A mais antiga afirma que os indo-europeus descendem dos primeiros homens a domesticar cavalos na atual Ucrânia. A montaria teria dado mobilidade e superioridade militar a seus donos.
Outra teoria supõe que os conquistadores da Europa estavam entre os primeiros a domesticar plantas e criar animais na Anatólia, há cerca de 10 mil anos. A produção de alimentos teria permitido que eles se tornassem muito mais numerosos e suplantassem os caçadores-coletores na Ásia e, depois, na Europa, para onde teriam emigrado.
Há evidências arqueológicas e genéticas em favor das duas teses, mas é quase impossível prová-las só com isso. Afinal, línguas não se fossilizam nem são codificadas em DNA. Houve quem tentasse estimar o parentesco e a idade entre as línguas usando a porcentagem relativa de palavras cognatas (de origem comum), entre um idioma e outro. Quanto maior a divergência, maior a idade -supondo que as línguas mudem num ritmo constante, o que, pelo que se sabe, não é verdade.

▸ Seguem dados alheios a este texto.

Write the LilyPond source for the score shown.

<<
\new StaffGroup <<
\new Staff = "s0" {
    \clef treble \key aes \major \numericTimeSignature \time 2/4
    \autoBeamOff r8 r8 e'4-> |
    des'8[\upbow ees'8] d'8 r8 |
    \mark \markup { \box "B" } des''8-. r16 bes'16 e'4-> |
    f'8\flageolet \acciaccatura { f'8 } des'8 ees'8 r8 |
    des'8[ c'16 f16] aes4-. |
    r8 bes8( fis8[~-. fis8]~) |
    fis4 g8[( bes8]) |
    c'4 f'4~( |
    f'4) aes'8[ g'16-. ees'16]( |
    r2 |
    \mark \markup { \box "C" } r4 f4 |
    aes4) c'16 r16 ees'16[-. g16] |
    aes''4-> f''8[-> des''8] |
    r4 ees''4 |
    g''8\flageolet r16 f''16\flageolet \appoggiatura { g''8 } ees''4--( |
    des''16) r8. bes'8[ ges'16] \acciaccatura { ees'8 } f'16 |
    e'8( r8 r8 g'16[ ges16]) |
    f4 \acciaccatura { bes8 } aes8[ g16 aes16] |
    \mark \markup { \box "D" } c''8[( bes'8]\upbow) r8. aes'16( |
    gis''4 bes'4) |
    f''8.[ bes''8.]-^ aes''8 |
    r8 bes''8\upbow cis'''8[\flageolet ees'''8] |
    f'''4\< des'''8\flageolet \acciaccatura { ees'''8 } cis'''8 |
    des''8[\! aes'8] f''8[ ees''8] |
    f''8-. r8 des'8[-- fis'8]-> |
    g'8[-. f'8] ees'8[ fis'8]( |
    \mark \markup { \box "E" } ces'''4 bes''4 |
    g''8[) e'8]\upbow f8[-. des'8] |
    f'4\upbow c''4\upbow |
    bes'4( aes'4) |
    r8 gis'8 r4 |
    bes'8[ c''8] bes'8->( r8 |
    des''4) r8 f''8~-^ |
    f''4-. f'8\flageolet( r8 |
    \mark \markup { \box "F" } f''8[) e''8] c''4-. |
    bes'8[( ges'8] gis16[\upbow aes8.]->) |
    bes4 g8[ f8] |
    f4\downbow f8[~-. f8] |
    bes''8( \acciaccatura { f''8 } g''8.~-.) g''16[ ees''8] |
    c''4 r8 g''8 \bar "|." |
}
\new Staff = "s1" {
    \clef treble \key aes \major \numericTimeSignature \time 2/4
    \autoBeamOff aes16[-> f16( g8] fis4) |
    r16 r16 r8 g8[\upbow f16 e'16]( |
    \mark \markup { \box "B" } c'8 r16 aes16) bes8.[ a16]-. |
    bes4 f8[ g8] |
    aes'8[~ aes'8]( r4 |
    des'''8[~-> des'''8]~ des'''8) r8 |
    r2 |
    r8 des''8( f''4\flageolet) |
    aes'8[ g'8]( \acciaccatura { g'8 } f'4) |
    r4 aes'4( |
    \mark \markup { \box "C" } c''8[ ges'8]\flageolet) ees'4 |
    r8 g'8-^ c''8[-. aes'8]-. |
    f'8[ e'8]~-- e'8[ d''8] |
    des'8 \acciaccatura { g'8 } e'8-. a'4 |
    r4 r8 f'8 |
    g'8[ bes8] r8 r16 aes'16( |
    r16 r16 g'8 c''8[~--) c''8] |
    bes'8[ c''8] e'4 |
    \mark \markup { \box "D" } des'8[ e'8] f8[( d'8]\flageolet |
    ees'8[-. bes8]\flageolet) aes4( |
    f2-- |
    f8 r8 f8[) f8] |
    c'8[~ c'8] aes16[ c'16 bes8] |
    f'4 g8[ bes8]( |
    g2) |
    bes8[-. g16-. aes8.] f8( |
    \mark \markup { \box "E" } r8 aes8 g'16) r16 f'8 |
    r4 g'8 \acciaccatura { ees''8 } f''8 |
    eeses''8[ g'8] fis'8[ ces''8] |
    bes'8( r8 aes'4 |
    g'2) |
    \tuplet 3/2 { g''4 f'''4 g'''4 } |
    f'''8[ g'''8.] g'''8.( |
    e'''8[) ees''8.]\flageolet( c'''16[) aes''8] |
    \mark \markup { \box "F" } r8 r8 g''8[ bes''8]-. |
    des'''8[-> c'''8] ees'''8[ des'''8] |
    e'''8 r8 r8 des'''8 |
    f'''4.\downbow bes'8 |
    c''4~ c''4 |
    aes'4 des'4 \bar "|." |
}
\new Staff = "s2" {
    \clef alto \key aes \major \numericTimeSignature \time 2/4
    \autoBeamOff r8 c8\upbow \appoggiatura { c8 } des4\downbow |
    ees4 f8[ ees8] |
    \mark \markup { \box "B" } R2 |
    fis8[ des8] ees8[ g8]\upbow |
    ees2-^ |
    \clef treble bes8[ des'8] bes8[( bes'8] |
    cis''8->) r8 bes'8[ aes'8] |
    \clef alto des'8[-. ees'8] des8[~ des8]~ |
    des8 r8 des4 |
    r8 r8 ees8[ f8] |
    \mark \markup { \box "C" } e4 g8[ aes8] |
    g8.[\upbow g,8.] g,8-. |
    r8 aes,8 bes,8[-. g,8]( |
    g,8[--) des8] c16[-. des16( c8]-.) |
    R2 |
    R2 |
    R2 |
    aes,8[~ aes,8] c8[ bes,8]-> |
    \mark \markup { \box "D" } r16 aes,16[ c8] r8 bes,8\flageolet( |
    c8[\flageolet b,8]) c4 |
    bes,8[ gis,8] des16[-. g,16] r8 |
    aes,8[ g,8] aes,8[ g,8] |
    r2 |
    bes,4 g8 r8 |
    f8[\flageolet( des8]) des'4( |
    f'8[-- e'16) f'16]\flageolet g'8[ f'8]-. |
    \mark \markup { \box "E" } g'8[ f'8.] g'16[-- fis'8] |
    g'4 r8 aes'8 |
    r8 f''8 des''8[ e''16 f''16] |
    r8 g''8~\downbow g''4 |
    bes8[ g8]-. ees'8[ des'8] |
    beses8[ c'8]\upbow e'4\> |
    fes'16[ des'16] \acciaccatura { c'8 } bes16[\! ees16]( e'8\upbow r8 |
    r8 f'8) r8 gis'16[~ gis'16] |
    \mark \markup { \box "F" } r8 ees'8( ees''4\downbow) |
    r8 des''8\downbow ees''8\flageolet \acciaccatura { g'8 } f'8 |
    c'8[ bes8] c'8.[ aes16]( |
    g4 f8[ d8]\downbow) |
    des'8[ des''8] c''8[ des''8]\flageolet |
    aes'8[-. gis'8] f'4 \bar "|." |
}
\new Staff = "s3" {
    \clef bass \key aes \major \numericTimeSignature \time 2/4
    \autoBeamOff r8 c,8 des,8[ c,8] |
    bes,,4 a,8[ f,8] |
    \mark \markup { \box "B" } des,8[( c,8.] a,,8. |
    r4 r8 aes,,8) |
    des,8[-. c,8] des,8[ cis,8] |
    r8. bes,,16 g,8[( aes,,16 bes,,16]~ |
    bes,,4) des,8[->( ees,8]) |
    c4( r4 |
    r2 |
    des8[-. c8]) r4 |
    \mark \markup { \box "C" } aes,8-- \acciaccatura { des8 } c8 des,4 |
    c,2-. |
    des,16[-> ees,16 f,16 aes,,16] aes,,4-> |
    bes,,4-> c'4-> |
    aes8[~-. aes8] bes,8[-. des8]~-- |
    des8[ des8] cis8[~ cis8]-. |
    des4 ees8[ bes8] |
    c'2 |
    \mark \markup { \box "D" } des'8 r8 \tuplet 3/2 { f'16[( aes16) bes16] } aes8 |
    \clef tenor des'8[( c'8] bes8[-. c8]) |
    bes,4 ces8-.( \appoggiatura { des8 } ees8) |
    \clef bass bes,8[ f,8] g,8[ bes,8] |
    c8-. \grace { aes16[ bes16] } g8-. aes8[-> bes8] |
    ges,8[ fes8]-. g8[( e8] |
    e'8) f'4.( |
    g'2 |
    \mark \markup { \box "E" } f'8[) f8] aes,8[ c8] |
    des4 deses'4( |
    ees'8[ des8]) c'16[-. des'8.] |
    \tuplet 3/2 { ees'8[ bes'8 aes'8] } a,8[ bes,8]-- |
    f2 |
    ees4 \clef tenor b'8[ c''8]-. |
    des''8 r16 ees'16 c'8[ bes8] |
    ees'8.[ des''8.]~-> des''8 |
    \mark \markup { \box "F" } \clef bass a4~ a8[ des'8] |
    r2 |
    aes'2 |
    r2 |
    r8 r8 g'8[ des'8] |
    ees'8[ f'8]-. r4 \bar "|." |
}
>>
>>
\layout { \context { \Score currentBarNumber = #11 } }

Esse problema aparecia também nas primeiras análises de árvore genealógica com DNA. Gray e Atkinson, portanto, usaram um modelo matemático que permitia que a taxa de mudança variasse de grupo para grupo de línguas.
Cada uma das 2.449 palavras da amostragem contava como 1 (se a palavra era cognata para um dado par de línguas) ou 0 (se não havia equivalência entre o par), o que ajudava a reconstruir as relações entre idiomas. "Desse jeito obtivemos muito mais dos dados do que com a simples porcentagem de palavras cognatas", diz Gray.
Em vários casos foi possível estimar, com base em dados históricos (documentos escritos) tempo mínimo e máximo de origem e morte de uma língua. O bretão, uma língua celta da França, por exemplo, só virou um idioma separado quando tribos britânicas fugiram para o território francês, no século 5º da Era Cristã.
Depois de tudo isso, o computador fez o resto -reconstruindo a árvore 1,3 milhão de vezes até chegar ao resultado de maior probabilidade, diz Gray. De acordo com ele, o mais provável é que o hitita, um idioma extinto no século 13 a.C. na Anatólia, seja o mais próximo da raiz indo-européia.